Está vincada na cultura ocidental, e Portugal é um exemplo disso mesmo, esta forma de estar e ritualística, de beber um café. De manhã, para acordar, após as refeições ou à noite, enfim, as hipóteses são múltiplas e variadas. Até para escrever um artigo sobre o café, onde o redator já vai no quarto do dia.

Uns preferem-no curto, outros pedem-no cheio, há quem prefira café passado (já tentou encontrar um expresso no Brasil?), e outros não abdicam do “cheirinho” (de bagaço, cachaça ou uísque). Há quem lhe meta açúcar e quem prefira o adoçante, mas os apreciadores genuínos, dizem, não lhe misturam nada. Contudo, não faltam colecionadores de pacotes de açúcar, ou de chícaras. Já agora, com uma média de três cafés diários, sabe a quantos quilos de açúcar por ano isso equivale? Cerca de sete quilos e meio. O que, segundo os médicos, pode ser, esse sim, muito prejudicial à saúde, por ser um açúcar de rápida absorção.

Mesmo com a expansão das cápsulas, que podemos ter em casa, nem a rotina de ir a um café como segunda casa parece ter esmorecido (e veja-se a falta que sentimos dela durante a Pandemia), e muito menos podemos colocar em causa a “arte” de manipular o café. Dentro das variedades destas sementes, as Arábia e Robusta são as mais marcantes do mercado mundial. A primeira, mais difundida, apreciada e aromática, possui grãos alongados, baixo teor em cafeína e pouco corpo, além de representar a esmagadora maioria da produção mundial.
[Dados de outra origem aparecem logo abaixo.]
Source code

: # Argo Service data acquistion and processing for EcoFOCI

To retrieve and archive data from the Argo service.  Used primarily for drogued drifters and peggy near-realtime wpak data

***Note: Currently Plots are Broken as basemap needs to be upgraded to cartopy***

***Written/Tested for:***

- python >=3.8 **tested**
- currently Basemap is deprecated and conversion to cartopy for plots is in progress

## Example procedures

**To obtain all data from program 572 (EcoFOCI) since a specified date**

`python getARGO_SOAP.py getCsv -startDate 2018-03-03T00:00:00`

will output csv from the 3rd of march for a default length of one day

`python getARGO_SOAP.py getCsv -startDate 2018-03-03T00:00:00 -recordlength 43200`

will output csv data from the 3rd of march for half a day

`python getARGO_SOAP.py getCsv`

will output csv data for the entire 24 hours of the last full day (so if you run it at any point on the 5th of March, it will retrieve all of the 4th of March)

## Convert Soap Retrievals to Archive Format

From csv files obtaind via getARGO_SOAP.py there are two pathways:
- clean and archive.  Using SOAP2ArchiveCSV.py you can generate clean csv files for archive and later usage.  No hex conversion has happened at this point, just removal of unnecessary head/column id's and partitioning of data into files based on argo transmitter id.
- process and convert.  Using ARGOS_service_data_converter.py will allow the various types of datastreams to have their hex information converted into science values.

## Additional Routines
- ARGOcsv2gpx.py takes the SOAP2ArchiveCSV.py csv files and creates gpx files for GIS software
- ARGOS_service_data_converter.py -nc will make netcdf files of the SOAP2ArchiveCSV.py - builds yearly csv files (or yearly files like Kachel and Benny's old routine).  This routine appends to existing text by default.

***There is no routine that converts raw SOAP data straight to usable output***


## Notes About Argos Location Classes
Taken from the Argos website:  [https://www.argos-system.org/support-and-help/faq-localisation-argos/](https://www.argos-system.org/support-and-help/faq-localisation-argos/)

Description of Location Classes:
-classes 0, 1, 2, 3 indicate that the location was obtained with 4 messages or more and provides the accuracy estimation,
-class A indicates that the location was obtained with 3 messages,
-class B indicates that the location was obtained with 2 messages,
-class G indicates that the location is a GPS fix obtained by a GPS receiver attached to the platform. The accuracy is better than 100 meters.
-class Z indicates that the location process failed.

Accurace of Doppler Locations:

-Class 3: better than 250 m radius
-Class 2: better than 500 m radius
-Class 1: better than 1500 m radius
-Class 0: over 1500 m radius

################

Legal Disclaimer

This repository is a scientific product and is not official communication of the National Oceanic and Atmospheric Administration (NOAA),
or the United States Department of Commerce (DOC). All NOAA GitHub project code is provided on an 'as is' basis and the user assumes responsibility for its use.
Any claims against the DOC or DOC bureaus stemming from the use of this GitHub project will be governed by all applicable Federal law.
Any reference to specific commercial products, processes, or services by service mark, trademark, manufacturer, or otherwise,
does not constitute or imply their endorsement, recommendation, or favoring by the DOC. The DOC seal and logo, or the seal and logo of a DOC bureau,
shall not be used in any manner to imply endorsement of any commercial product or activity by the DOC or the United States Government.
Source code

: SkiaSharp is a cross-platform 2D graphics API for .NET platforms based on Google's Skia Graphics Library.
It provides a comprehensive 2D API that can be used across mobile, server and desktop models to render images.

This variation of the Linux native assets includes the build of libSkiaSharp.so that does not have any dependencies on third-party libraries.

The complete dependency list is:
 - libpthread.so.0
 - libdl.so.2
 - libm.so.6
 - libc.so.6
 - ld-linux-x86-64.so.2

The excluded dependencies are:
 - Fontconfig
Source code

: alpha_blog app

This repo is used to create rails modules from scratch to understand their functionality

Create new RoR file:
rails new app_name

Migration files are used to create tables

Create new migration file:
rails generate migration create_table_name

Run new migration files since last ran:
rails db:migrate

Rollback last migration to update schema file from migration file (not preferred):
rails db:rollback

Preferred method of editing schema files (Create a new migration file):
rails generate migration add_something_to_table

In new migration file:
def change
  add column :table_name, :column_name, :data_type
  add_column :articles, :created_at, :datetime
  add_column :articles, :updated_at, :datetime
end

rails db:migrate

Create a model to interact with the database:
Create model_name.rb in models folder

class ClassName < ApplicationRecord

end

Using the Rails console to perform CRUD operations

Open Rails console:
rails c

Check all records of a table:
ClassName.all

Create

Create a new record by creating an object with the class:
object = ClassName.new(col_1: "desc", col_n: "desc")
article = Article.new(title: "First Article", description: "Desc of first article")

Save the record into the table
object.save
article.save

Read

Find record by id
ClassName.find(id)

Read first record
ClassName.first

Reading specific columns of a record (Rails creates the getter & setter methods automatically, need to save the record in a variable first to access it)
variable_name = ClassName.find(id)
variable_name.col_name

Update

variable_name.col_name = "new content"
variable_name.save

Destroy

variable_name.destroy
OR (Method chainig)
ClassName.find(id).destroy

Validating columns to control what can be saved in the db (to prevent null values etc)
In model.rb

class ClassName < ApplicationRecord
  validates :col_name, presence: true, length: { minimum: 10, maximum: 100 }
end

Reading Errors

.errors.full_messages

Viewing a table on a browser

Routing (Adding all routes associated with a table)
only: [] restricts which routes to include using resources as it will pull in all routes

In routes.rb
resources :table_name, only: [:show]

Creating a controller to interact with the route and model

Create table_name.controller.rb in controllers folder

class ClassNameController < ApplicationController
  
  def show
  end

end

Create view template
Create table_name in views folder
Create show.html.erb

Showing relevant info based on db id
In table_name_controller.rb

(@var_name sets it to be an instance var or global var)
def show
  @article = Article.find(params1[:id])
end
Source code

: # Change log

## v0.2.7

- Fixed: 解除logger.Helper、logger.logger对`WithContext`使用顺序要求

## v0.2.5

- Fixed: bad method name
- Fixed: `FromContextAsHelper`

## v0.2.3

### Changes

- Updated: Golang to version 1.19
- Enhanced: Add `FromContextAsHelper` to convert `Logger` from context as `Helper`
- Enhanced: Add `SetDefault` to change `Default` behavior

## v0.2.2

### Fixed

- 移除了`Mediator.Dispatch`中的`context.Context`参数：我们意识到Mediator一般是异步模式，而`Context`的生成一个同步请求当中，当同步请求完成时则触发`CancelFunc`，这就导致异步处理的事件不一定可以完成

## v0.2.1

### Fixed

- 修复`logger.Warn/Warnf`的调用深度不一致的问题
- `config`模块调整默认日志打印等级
Já a Robusta, designa-se por ter um grão arredondado e pequeno, sendo mais amarga e forte, com um alto teor em cafeína, menos aromática e não é consumida em estado puro, ao contrário da Arábica. Contudo, a maioria do café resulta da manipulação de uma mistura cuidada ao tom do nosso paladar da quantidade adequada entre as duas.

 

Independentemente do gosto ou da mistura que cada um prefere, como diria David Lynch, "até um café ruim é melhor que café nenhum".

 

Adaptado do artigo "Café", originalmente publicado em "TribunaAlentejo.pt", a 14/04/2015, por João M. Pereirinha.